No food, no fiber, just freshly pressed vegetable/fruit juices with an effort to keep fruit sugars to a minimum. And lots of herbal tea and water. I couldn't help but keep coffee in the picture, because I am a passionate coffee drinker and couldn't handle a caffeine-withdrawal while in the middle of exams/ school. I am already grumpy from my PMS and soon period that I don't think a coffee-break would do anybody a favor. Not even myself. But that means one cup of coffee in the morning with a tiny dollop of coconut oil (some sort of fat is necessary to be able to absorb compounds such as beta carotene in carrots, and that would be a lot of nutrients going to waste without the oil) and then about 2 liters of juice plus as much tea and water as I feel like. I'm on day two now and I'm feeling extremely drained but good. I slept really well last night, as my digestion had slowed to a bare minimum, giving my body the chance to actually rest.
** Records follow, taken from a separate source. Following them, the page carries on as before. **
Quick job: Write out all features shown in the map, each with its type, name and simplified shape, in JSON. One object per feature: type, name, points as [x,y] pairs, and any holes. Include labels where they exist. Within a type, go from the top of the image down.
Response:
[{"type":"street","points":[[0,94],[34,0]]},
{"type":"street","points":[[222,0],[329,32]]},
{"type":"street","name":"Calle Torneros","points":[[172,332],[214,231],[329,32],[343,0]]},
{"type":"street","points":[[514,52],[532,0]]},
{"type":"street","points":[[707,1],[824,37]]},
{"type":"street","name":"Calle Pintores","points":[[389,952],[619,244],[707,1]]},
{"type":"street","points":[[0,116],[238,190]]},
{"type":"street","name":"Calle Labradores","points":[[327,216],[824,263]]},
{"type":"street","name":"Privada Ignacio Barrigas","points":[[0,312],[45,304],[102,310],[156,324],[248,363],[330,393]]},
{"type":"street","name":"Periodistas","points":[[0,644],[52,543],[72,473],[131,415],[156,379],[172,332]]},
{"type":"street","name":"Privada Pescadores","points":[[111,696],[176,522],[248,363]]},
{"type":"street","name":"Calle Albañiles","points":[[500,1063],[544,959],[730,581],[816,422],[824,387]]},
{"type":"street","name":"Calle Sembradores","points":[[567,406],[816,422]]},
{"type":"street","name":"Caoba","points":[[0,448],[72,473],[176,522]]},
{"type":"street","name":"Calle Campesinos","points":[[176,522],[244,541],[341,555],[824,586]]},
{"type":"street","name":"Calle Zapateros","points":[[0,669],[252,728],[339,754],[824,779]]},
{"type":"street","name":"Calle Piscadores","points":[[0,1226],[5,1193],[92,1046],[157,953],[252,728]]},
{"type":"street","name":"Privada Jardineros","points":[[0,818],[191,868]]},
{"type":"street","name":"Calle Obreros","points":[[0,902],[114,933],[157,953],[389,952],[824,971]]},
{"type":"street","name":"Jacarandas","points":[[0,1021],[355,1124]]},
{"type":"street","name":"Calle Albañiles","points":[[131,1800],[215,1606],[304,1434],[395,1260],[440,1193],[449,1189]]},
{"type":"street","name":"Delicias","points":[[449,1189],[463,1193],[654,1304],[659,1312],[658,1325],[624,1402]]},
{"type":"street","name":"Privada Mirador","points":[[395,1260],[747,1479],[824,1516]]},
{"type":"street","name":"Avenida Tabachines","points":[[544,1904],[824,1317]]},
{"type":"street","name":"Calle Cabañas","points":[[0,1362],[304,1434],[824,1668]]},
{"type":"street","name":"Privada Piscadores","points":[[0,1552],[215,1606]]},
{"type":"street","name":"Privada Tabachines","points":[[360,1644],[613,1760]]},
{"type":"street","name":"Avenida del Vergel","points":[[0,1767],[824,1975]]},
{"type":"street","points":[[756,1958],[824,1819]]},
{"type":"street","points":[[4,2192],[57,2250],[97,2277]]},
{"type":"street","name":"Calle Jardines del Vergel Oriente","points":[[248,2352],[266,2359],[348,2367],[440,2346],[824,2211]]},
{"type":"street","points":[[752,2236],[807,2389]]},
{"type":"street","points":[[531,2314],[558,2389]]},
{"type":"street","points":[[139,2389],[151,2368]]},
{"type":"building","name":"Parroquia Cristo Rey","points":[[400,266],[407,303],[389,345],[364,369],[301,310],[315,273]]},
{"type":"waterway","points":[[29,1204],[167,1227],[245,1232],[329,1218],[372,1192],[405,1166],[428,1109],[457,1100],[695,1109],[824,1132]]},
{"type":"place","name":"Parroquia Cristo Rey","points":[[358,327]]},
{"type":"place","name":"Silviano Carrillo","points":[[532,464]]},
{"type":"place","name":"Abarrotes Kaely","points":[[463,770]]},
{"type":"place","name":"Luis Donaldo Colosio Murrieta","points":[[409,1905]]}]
I awoke really rested and ready for the day. Breakfast juice and off to school but the initial insulin rush from the carrots, apples and beets wore off by the time my train came and I gradually got more and more tired the close I got to school.
My 2 hour lecture on genetics was excruciating. My brain really did not want to comply with the drone of codes and amino acids and replication and stuff... I was thrilled to make my way home and not do anything but make a juice for lunch, and then a second one because I was still hungry, refill the bird feeders and watch the little fluffballs zoom around and chirp to the returning sunshine. And sit down and write. I've been meaning to sit and write about my life for the past 6 months but haven't found a spare afternoon to make that happen. And now I don't really have the energy for much else so it's a perfect time. Nobody has been home all afternoon. Just me and my plants and my birds and my thoughts. I'm so tired. I think it's time for a nap soon. We'll see if I get around to updating my blog more often. It's really a shame I've let it drop to the bottom of my list of priorities, because I have so many wonderful thoughts about life that I'd like to share.
For now I'll call it an evening and rest. Even typing becomes exhausting when you're not eating. Want to send out a blessing to all my friends and family around the world. Thanks for reading, for caring, for being part of my life. Namaste.